'Utanmadan RANT DEVŞİREN sermaye düzeni sorumludur...'
Eskişehir'de çıkan yangına müdahale eden 10 kişinin hayatını kaybetmesinden iktidarı sorumlu tutan gençlik örgütleri, Tarım ve Orman Bakanlığı önünde eylem yaptı. Öğrenciler, "Seyitgazi'nin yüzde 95'ine maden ruhsatı veren devlet, yangınları izliyor" dedi...
Öğrenciler hesap sordu! '
Seyitgazi'nin yüzde 95'ine maden ruhsatı veren devlet, yangınları izliyor'
Eskişehir'in Seyitgazi ilçesindeki orman yangınına müdahale ederken alevlerin arasında kalan 10 kişinin hayatını kaybetmesini protesto eden gençlik örgütleri, Tarım ve Orman Bakanlığı önünde toplandı.
Öğrenciler burada, "AKP'den hesabı gençlik soracak", "Katillerden hesabı emekçi soracak" ve "İşçi gençlik el ele mücadeleye" sloganları attı.
Öğrenciler adına yapılan basın açıklamasında, Eskişehir’in Seyitgazi ilçesinde başlayan orman yangınlarını söndürmeye çalışan AKUT gönüllüleri ve orman işçilerinin ölümünden, yeterli ekipman sağlamayan, yeterli önlemleri almayan ve orman yangınlarından açıkça, utanmadan rant devşiren sermaye düzeninin sorumlu olduğu belirtildi.

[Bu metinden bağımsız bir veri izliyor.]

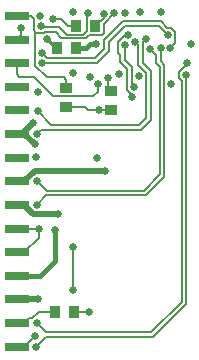
<source format=gbl>
%FSLAX25Y25*%
%MOIN*%
G70*
G01*
G75*
G04 Layer_Physical_Order=4*
G04 Layer_Color=16711680*
%ADD10R,0.07874X0.03150*%
%ADD11R,0.01969X0.04724*%
%ADD12R,0.01181X0.03150*%
%ADD13R,0.03937X0.03543*%
%ADD14C,0.00800*%
%ADD15C,0.02000*%
%ADD16C,0.00600*%
%ADD17C,0.01500*%
%ADD18C,0.02600*%
%ADD19C,0.04000*%
%ADD20C,0.01000*%
%ADD21C,0.03200*%
%ADD22R,0.03937X0.03740*%
%ADD23R,0.03740X0.03937*%
%ADD24R,0.03543X0.03937*%
%ADD25C,0.01200*%
D10*
X447500Y400236D02*
D03*
Y290000D02*
D03*
Y297874D02*
D03*
Y305748D02*
D03*
Y313622D02*
D03*
Y321496D02*
D03*
Y329370D02*
D03*
Y337244D02*
D03*
Y345118D02*
D03*
Y352992D02*
D03*
Y360866D02*
D03*
Y368740D02*
D03*
Y376614D02*
D03*
Y392362D02*
D03*
Y384488D02*
D03*
D13*
X464000Y369950D02*
D03*
Y376250D02*
D03*
D14*
X457400Y340400D02*
X490563D01*
X457500Y342000D02*
X489900D01*
X495300Y347400D02*
Y383286D01*
X489900Y342000D02*
X495300Y347400D01*
X496800Y346637D02*
Y374400D01*
X490563Y340400D02*
X496800Y346637D01*
X502500Y305000D02*
Y378465D01*
X504100Y304337D02*
Y380400D01*
X487900Y384000D02*
X490600Y381300D01*
Y366300D02*
Y381300D01*
X489586Y384577D02*
Y391586D01*
Y384577D02*
X492200Y381963D01*
Y365637D02*
Y381963D01*
X484300Y375465D02*
Y382600D01*
X488863Y362300D02*
X492200Y365637D01*
X455800Y362300D02*
X488863D01*
X488200Y363900D02*
X490600Y366300D01*
X459080Y363900D02*
X488200D01*
X484300Y375465D02*
X486000Y373764D01*
X487900Y384000D02*
Y390600D01*
X482000Y384900D02*
X484300Y382600D01*
X485900Y377400D02*
Y383263D01*
X483600Y385563D02*
X485900Y383263D01*
X483600Y385563D02*
Y390200D01*
X481300Y388000D02*
X482000Y387300D01*
Y384900D02*
Y387300D01*
X478200Y391437D02*
X483563Y396800D01*
X476600Y392100D02*
X482900Y398400D01*
X483563Y396800D02*
X494900D01*
X482900Y398400D02*
X495700D01*
X454366Y360866D02*
X455800Y362300D01*
X454244Y337244D02*
X457400Y340400D01*
X475000Y368945D02*
Y369000D01*
Y368945D02*
X475095Y368850D01*
X477900D01*
X454374Y297874D02*
X457448Y294800D01*
X454000Y290000D02*
X457200Y293200D01*
X492963D01*
X457448Y294800D02*
X492300D01*
X476500Y399650D02*
Y401000D01*
X473750Y396900D02*
X476500Y399650D01*
X477897Y379603D02*
X477900Y379600D01*
X447500Y345118D02*
X447618D01*
X447500Y329370D02*
X454870D01*
X447500Y321496D02*
X450004D01*
X454870Y326362D01*
Y329370D01*
X454847Y301600D02*
X460450D01*
X452747Y299500D02*
X454847Y301600D01*
X447500Y297874D02*
X449874D01*
X451500Y299500D02*
X452747D01*
X449874Y297874D02*
X451500Y299500D01*
X466750Y301600D02*
X471600D01*
X447500Y290000D02*
X450000D01*
X453500Y293500D01*
X477900Y375150D02*
Y379600D01*
X501500Y379465D02*
Y381536D01*
X504200Y384236D02*
Y384400D01*
X501500Y381536D02*
X504200Y384236D01*
X466200Y308900D02*
Y323100D01*
X454382Y345118D02*
X457500Y342000D01*
X454480Y368500D02*
X459080Y363900D01*
X495500Y385349D02*
Y389500D01*
Y385349D02*
X496800Y384049D01*
Y374400D02*
Y384049D01*
X494043Y384543D02*
X495300Y383286D01*
X494043Y384543D02*
Y387204D01*
X491886Y389361D02*
X494043Y387204D01*
X487000Y391500D02*
X487900Y390600D01*
X489586Y391586D02*
X490500Y392500D01*
X486000Y373100D02*
Y373764D01*
X485900Y377400D02*
X486800Y376500D01*
X483765Y393900D02*
X484600D01*
X483600Y390200D02*
X483800Y390400D01*
X481300Y388000D02*
Y391436D01*
X483765Y393900D01*
X474215Y384700D02*
X478200Y388685D01*
X494900Y396800D02*
X497900Y393800D01*
X501500Y379465D02*
X502500Y378465D01*
X492300Y294800D02*
X502500Y305000D01*
X504000Y380500D02*
X504100Y380400D01*
X492963Y293200D02*
X504100Y304337D01*
X473553Y386300D02*
X476600Y389347D01*
Y392100D01*
X495700Y398400D02*
X497800Y396300D01*
X498936D01*
X500400Y394835D01*
Y391100D02*
Y394835D01*
X498800Y389500D02*
X500400Y391100D01*
X478200Y388685D02*
Y391437D01*
X462200Y399200D02*
X464500Y396900D01*
X459500Y399200D02*
X462200D01*
X464500Y396900D02*
X467450D01*
X456000Y387800D02*
X456136D01*
X457635Y386300D01*
X456000Y384400D02*
X456300Y384700D01*
X474215D01*
X457635Y386300D02*
X473553D01*
D15*
X453500Y348500D02*
X477000D01*
X453043Y334344D02*
X461256D01*
X447500Y305748D02*
X454752D01*
X447618Y345118D02*
X450118D01*
X453500Y348500D01*
X447500Y337244D02*
X450143D01*
X447500Y360866D02*
X449366D01*
X453000Y364500D01*
X447500Y360866D02*
X450134D01*
X453500Y357500D01*
X461256Y334344D02*
X461300Y334300D01*
X450143Y337244D02*
X453043Y334344D01*
D16*
X476520Y394559D02*
Y397515D01*
X475961Y394000D02*
X476520Y394559D01*
X471200Y369000D02*
X475000D01*
X470979Y400980D02*
X471200Y401200D01*
X449100Y393962D02*
Y396200D01*
X447500Y392362D02*
X449100Y393962D01*
X464000Y369950D02*
X470250D01*
X471200Y369000D01*
X447500Y380900D02*
X448400Y380000D01*
X447500Y380900D02*
Y384488D01*
X470979Y395318D02*
Y400980D01*
X469693Y394032D02*
X470979Y395318D01*
X464459Y394032D02*
X469693D01*
X455900Y396700D02*
X461791D01*
X464459Y394032D01*
X447500Y400236D02*
X452252D01*
X453400Y399089D01*
X456511Y394700D02*
X456611Y394800D01*
X462468Y392831D02*
X470532D01*
X471700Y394000D01*
X475961D01*
X476520Y397515D02*
X480102Y401098D01*
X456611Y394800D02*
X460500D01*
X462468Y392831D01*
X453400Y395400D02*
Y399089D01*
Y395400D02*
X453800Y395000D01*
X474500Y375000D02*
Y377500D01*
X473000Y373500D02*
X474500Y375000D01*
X459700Y373500D02*
X473000D01*
X448400Y380000D02*
X453200D01*
X459700Y373500D01*
X457489Y379800D02*
X463200D01*
X464000Y379000D01*
Y376250D02*
Y379000D01*
X453800Y383489D02*
X457489Y379800D01*
X453800Y394700D02*
X456511D01*
X453800Y383489D02*
Y394700D01*
Y395000D01*
D17*
X447500Y313622D02*
X450630D01*
X447500D02*
X455222D01*
X460300Y318700D01*
Y328800D01*
X472050Y391000D02*
X473900D01*
X470650Y389600D02*
X472050Y391000D01*
X467250Y389600D02*
X470650D01*
D18*
X466200Y323100D02*
D03*
X477000Y348500D02*
D03*
X474200Y353000D02*
D03*
X486800Y376500D02*
D03*
X488200Y380300D02*
D03*
X461300Y334300D02*
D03*
X472000Y380000D02*
D03*
X475000Y369000D02*
D03*
X466400Y381300D02*
D03*
X481700Y380900D02*
D03*
X474500Y377500D02*
D03*
X477897Y379603D02*
D03*
X454244Y337244D02*
D03*
X486000Y373100D02*
D03*
X505500Y391000D02*
D03*
X495500Y401500D02*
D03*
X488527Y401473D02*
D03*
X483802Y401198D02*
D03*
X471200Y401200D02*
D03*
X454374Y297874D02*
D03*
X454000Y290000D02*
D03*
X454752Y305748D02*
D03*
X454480Y368500D02*
D03*
X454366Y360866D02*
D03*
X454382Y345118D02*
D03*
X453000Y364500D02*
D03*
X453500Y357500D02*
D03*
X454870Y329370D02*
D03*
X471600Y301600D02*
D03*
X453500Y293500D02*
D03*
X454500Y375000D02*
D03*
X455300Y400300D02*
D03*
X449100Y396200D02*
D03*
X454000Y353100D02*
D03*
X490500Y392500D02*
D03*
X499100Y377500D02*
D03*
X504000Y380500D02*
D03*
X504200Y384400D02*
D03*
X498800Y389500D02*
D03*
X460300Y328800D02*
D03*
X466200Y308900D02*
D03*
X495500Y389500D02*
D03*
X491886Y389361D02*
D03*
X487000Y391500D02*
D03*
X484600Y393900D02*
D03*
X483800Y390400D02*
D03*
X473900Y391000D02*
D03*
X456000Y387800D02*
D03*
Y384400D02*
D03*
X457700Y392600D02*
D03*
X497900Y393800D02*
D03*
X480102Y401098D02*
D03*
X476500Y401000D02*
D03*
X459500Y399200D02*
D03*
X466200Y401500D02*
D03*
X455600Y396900D02*
D03*
D22*
X479100Y375150D02*
D03*
Y368850D02*
D03*
D23*
X473750Y396900D02*
D03*
X467450D02*
D03*
X460950Y389600D02*
D03*
X467250D02*
D03*
D24*
X460450Y301600D02*
D03*
X466750D02*
D03*
D25*
X457700Y392600D02*
X460000Y390300D01*
M02*

</source>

"Seyitgazi'nin yüzde 95'ine maden ruhsatı veren devlet, yangınları izliyor" denilen açıklamada, ormanların bilerek, isteyerek rant için yakıldığı öne sürüldü. Açıklamada, şunlar kaydedildi:
"Meclis, mahkemeler, siyasi partiler, holdingler, şirketler, ortaklaşa cinayet işliyorlar. Toprağı için direnen köylüler talana ve talan sonucu oluşan yangınlara barikat olmaya çalışırken taş kapı duvar olan bakanlıklar, utanmadan taziye yayınlıyor. Önünde hesap sorduğumuz Tarım ve Orman Bakanlığı; her yaz sistematik hale gelen yangınlara dair önlemler almadı, yangını söndürme araçlarını ihaleler ile birer birer ranta peşkeş çekti. Yakılı ormanlık alanlarını kendi ekosisteminde yeniden yeşertmek yerine yeni rant alanları haline getirdi. Ve yine bir rant kapısı olarak ise meraların, zeytinliklerin, ormanların ÇED raporlarına gerek duymadan direkt olarak maden sahalarına açılabileceği bir torba yasayı geçtiğimiz günlerde meclisten geçirdiler. Geçirilen yasalarla yeni bir ekolojik yıkımın başını çeken iktidar, köylülerin ve işçilerin sesini duymaz hale geldi. Ancak biz buradayız ve tüm türler, sistemin katlettiği tüm işçiler için hesap sormaya geldik. Halka kapattığınız kapıların önüne geldik, ölülerimizin hesabını, topraklarımızın hesabını soruyoruz. Ölen hep bizden,işçilerden, köylülerden. Kader hep işçiler için mi işliyor? İhmale ses çıkarsa işten atılan, engelleyemezse ihmal sonucu katledilen işçiler, emekçiler için haykırıyoruz. Öyle bir noktadayız ki artık herkes mücadelenin içinde yer almalıdır. Yaşamlarımızı hedef alanları artık bizler hedef almalıyız. 'Hesap sormadan yaşanacak bir hayat yok' demeye, mücadeleye çağırıyoruz."